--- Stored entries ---
++++

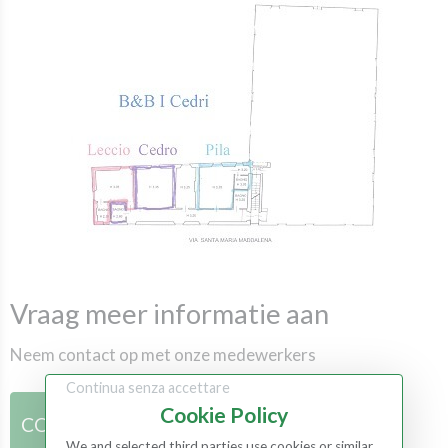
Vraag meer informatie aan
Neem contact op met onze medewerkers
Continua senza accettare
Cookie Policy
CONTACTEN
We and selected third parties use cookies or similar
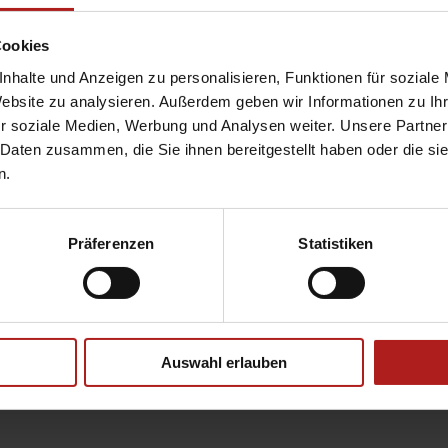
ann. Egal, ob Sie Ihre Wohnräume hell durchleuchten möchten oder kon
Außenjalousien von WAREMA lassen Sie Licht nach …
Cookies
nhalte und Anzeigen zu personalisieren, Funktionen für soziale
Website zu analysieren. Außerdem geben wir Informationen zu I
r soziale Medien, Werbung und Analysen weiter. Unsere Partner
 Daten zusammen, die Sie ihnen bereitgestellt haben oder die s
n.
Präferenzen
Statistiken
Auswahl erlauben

++++

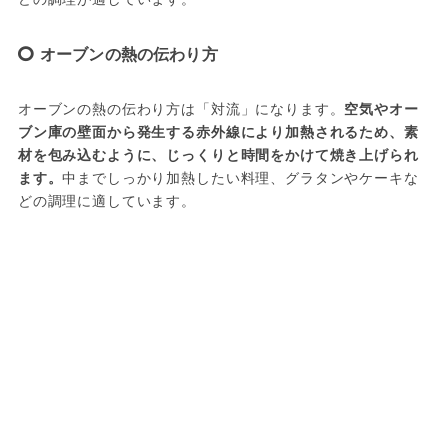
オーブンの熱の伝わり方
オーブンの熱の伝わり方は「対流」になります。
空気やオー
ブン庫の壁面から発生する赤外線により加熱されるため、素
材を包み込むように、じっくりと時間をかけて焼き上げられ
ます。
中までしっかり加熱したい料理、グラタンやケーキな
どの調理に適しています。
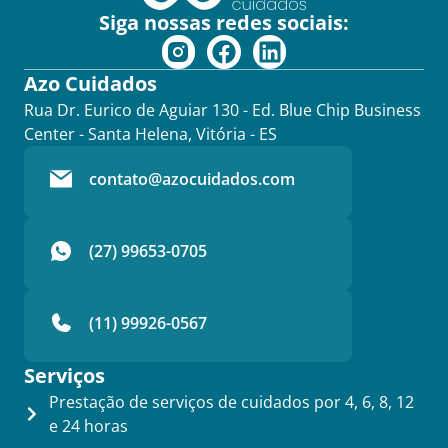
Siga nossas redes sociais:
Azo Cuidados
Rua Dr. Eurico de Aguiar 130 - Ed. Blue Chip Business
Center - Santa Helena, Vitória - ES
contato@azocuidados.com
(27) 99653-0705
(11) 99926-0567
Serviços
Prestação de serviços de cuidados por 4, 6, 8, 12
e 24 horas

++++

--- AIM OF THE EXERCISE ---
Copy the text of the records starting at the line containing "Vraag meer informatie aan" and ending with the line containing "We and selected", with both of those lines included.

--- RESPONSE AREA ---
Vraag meer informatie aan
Neem contact op met onze medewerkers
Continua senza accettare
Cookie Policy
CONTACTEN
We and selected third parties use cookies or similar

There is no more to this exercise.